**** MATERIAL SUPPLIED

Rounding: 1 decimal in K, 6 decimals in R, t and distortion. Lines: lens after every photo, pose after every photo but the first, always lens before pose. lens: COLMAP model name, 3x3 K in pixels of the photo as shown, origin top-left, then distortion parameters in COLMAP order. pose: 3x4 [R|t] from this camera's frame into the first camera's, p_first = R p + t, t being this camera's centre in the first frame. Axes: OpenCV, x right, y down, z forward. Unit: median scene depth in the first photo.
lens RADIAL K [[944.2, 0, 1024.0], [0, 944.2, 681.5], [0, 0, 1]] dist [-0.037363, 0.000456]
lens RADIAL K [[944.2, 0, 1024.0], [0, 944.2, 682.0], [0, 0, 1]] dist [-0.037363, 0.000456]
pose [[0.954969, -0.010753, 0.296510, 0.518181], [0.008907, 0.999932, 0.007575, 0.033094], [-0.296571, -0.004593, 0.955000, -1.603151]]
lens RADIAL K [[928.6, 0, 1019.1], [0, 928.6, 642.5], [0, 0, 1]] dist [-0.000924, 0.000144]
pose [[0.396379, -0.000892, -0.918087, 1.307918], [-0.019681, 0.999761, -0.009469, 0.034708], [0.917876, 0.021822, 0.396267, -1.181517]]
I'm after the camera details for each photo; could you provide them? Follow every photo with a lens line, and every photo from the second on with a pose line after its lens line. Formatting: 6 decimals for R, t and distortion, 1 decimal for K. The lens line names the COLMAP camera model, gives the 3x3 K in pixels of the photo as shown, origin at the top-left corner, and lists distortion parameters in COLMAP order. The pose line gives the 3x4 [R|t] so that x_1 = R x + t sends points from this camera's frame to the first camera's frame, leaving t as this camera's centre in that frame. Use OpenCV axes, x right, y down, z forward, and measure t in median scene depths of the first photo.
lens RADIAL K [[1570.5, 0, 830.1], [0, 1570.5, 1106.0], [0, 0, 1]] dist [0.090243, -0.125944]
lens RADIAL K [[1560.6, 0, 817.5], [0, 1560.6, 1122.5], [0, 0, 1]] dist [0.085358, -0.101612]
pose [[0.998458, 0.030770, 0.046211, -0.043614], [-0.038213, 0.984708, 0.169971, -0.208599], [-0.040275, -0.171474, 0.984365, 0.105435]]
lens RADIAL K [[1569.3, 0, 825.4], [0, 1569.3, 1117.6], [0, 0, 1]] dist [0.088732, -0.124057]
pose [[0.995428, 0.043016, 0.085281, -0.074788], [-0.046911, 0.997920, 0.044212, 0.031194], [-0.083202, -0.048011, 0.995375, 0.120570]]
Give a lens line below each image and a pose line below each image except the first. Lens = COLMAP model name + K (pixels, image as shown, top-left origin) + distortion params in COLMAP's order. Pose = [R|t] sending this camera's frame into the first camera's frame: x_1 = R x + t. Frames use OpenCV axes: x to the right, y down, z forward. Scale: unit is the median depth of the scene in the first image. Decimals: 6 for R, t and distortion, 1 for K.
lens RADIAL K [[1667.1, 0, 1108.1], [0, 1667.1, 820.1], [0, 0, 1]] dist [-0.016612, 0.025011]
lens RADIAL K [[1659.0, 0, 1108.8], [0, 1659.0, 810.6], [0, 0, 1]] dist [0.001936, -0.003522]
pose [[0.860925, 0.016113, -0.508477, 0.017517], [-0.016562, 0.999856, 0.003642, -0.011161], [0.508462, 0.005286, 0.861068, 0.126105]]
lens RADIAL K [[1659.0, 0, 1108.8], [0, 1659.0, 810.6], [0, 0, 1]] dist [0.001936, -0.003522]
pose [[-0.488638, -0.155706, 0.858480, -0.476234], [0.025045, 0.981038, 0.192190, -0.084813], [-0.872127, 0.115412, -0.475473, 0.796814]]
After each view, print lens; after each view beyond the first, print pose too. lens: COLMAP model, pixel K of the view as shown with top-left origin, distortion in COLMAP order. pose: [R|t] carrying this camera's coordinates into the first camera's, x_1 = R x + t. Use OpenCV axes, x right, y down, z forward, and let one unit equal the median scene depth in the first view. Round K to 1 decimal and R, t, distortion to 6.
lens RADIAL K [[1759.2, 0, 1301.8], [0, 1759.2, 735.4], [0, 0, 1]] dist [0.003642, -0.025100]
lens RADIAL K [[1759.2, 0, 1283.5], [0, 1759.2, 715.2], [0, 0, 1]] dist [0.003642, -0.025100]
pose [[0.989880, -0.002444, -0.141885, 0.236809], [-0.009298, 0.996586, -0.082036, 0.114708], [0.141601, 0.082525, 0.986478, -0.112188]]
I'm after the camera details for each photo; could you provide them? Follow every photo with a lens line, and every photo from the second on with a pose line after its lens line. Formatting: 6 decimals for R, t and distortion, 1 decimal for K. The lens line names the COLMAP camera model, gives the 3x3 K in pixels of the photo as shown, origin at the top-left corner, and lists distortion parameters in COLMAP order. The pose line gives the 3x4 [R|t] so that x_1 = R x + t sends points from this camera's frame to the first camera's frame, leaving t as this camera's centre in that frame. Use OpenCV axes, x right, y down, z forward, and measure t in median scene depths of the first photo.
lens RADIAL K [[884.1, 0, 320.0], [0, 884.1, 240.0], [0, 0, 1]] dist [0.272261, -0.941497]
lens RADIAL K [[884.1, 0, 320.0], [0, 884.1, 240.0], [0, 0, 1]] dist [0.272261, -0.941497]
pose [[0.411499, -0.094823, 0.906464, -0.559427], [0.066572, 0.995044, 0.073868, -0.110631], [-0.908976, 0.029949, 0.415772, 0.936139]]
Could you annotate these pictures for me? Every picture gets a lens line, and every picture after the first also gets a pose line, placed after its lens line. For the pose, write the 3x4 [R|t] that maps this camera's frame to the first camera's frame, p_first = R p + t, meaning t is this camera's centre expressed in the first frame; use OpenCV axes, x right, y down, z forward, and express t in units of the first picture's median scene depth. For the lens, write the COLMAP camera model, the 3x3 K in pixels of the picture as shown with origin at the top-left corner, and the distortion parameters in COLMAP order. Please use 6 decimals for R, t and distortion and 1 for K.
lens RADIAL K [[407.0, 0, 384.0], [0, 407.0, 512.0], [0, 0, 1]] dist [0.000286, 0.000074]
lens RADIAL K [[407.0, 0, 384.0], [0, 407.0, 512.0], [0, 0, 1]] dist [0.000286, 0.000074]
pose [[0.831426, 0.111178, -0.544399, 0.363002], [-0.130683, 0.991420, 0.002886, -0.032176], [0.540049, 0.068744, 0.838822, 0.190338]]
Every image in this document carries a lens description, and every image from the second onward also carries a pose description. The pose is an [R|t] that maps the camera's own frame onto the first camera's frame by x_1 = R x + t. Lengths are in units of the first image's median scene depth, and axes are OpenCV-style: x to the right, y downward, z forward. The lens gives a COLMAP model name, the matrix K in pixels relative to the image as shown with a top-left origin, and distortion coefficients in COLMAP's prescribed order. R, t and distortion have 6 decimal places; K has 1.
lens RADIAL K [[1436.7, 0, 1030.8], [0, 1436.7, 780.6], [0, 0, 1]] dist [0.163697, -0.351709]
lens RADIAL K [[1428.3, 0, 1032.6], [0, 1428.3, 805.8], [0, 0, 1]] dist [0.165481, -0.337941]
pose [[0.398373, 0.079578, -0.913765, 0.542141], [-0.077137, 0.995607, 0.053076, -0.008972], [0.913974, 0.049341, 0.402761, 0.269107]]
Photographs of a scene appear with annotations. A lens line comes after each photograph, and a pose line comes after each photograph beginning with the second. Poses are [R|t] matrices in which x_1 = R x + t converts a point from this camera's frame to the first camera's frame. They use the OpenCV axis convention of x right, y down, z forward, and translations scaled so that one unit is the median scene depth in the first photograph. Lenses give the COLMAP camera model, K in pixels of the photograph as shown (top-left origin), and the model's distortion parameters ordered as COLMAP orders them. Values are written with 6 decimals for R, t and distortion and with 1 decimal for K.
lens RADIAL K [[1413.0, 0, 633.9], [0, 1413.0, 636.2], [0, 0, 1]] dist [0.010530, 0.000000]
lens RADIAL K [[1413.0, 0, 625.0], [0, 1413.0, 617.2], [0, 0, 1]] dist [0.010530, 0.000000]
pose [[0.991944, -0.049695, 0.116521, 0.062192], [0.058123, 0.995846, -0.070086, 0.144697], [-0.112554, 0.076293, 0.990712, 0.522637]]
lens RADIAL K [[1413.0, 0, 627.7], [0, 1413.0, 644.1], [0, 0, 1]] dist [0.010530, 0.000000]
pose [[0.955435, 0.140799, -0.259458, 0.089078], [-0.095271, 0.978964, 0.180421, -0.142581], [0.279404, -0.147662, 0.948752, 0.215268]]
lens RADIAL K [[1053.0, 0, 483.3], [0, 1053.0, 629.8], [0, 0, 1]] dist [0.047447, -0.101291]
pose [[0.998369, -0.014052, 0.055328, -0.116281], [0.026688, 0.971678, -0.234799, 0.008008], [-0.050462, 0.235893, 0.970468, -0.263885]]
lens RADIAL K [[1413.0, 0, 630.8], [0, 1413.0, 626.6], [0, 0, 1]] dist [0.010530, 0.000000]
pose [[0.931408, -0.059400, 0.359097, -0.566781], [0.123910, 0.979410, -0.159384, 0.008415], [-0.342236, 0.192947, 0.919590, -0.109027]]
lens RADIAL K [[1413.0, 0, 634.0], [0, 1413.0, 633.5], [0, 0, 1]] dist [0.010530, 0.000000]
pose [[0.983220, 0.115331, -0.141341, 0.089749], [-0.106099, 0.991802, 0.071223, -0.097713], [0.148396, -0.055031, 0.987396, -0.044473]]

********

▶ [TASK TO COMPLETE]
Copy verbatim every row from the one containing "Photographs of a" through the last row above, including both.

▶ [EXERCISE OUTPUT]
Photographs of a scene appear with annotations. A lens line comes after each photograph, and a pose line comes after each photograph beginning with the second. Poses are [R|t] matrices in which x_1 = R x + t converts a point from this camera's frame to the first camera's frame. They use the OpenCV axis convention of x right, y down, z forward, and translations scaled so that one unit is the median scene depth in the first photograph. Lenses give the COLMAP camera model, K in pixels of the photograph as shown (top-left origin), and the model's distortion parameters ordered as COLMAP orders them. Values are written with 6 decimals for R, t and distortion and with 1 decimal for K.
lens RADIAL K [[1413.0, 0, 633.9], [0, 1413.0, 636.2], [0, 0, 1]] dist [0.010530, 0.000000]
lens RADIAL K [[1413.0, 0, 625.0], [0, 1413.0, 617.2], [0, 0, 1]] dist [0.010530, 0.000000]
pose [[0.991944, -0.049695, 0.116521, 0.062192], [0.058123, 0.995846, -0.070086, 0.144697], [-0.112554, 0.076293, 0.990712, 0.522637]]
lens RADIAL K [[1413.0, 0, 627.7], [0, 1413.0, 644.1], [0, 0, 1]] dist [0.010530, 0.000000]
pose [[0.955435, 0.140799, -0.259458, 0.089078], [-0.095271, 0.978964, 0.180421, -0.142581], [0.279404, -0.147662, 0.948752, 0.215268]]
lens RADIAL K [[1053.0, 0, 483.3], [0, 1053.0, 629.8], [0, 0, 1]] dist [0.047447, -0.101291]
pose [[0.998369, -0.014052, 0.055328, -0.116281], [0.026688, 0.971678, -0.234799, 0.008008], [-0.050462, 0.235893, 0.970468, -0.263885]]
lens RADIAL K [[1413.0, 0, 630.8], [0, 1413.0, 626.6], [0, 0, 1]] dist [0.010530, 0.000000]
pose [[0.931408, -0.059400, 0.359097, -0.566781], [0.123910, 0.979410, -0.159384, 0.008415], [-0.342236, 0.192947, 0.919590, -0.109027]]
lens RADIAL K [[1413.0, 0, 634.0], [0, 1413.0, 633.5], [0, 0, 1]] dist [0.010530, 0.000000]
pose [[0.983220, 0.115331, -0.141341, 0.089749], [-0.106099, 0.991802, 0.071223, -0.097713], [0.148396, -0.055031, 0.987396, -0.044473]]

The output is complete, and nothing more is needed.